Posted by Elyse Bruce on December 23, 2010

The harvest moon is a lunar phenomenon that takes place during autumn, with the full moon closest to the Fall equinox, and roughly around traditional harvest time. The moon is much closer to the earth at that point, and takes on a very different yellow hue.  This is primarily due to the dust in the earth’s stratosphere. 

In the Wall Street Journal of November 23, 1955 the newspaper published an article with this intriguing lead:

A week from now the harvest moon of song and story will be big and golden as a Thanksgiving pumpkin in the sky. And a man on Long Island ha started to slice it up. For $1, Mr. Robert Coles. with the Hayden Planetarium, will sell you a deed to n one-acre plot in Copernicus Crater.

What many don’t know is that the Harvest Moon is part of American history.  It was a steam operated gunboat that was part of the South Atlantic Blockading Squadron.  It left Boston on February 18, 1864 and arrived just off Charleston, South Carolina, February 25 1864, and the day after it arrived in Charleston, Rear Admiral John Adolphus Dahlgren made the steamer his flagship. A little over a year later, on March 1, 1865 the Harvest Moon struck a torpedo in Winyah Bay, South Carolina,  where the bulkhead shattered and then sank.

In 1747, Scottish Astronomer James Ferguson published his first work entitled “A dissertation on the Phenomena of the Harvest Moon” for the Royal Society of London; he later became a Fellow of the Royal Society of London in November 1763.

On October 27, 1415, Hottric Abendon gave a sermon at the Council of Constance — the 15th ecumenical council recognized by the Roman Catholic Church, held from November 16, 1414 to April 22, 1418 — that cried out for the reformation of the Church of England.  In the text of the sermon, the Harvest Moon was referenced by stating:

When the harvest moon comes and the barns are full, then those beneficed men will be at home.

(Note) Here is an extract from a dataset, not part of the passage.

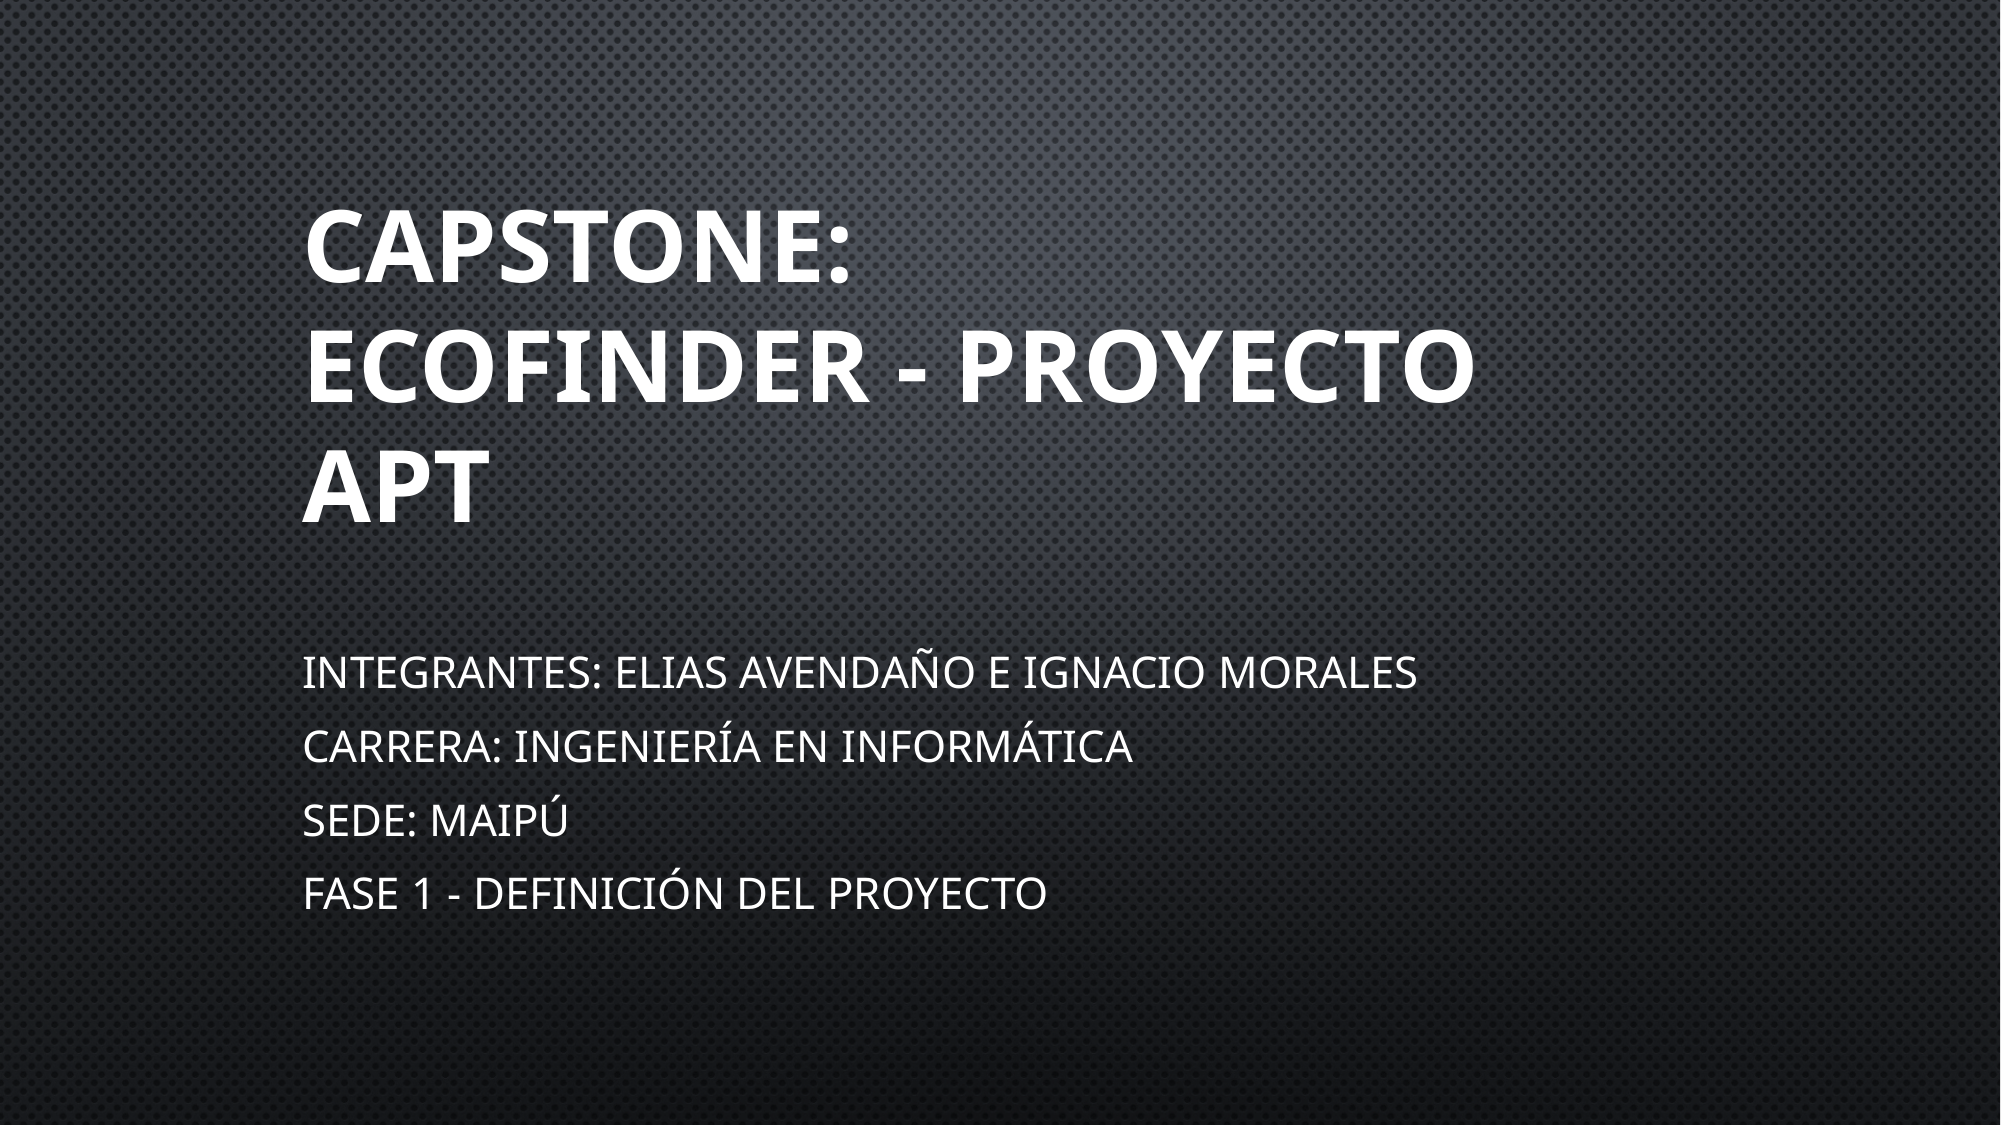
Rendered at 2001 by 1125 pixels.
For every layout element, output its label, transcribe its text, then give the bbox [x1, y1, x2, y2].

subtitle Integrantes: Elias Avendaño e Ignacio Morales Carrera: Ingeniería en Informática Sede: Maipú Fase 1 - Definición del Proyecto [287, 637, 1711, 950]
title capstone: EcoFinder - Proyecto APT [287, 99, 1711, 625]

The term was part of everyday language in 1415 which means it was in use at least the generation prior to this sermon being given by Dr. Abendon.

The Asian Mid-Autumn or Harvest Moon Festival, also known as the Moon Cake Festival, fell on September 21 this year.  The bearing of lanterns and the origin of mooncakes that are central to this festival date back to a 14th century revolt by the Chinese against the Mongols. 

In 1376, the Chinese overthrew the Yuan (Mongol) dynasty (1280-1376) in an uprising brilliantly devised and carried out by lantern-bearing messengers who delivered mooncakes with hidden messages inside.

The Moon Cake Festival itself dates back to the Tang dynasty in 618 AD so one could say that the Harvest Moon, known by many names, has been around since at least 618 AD.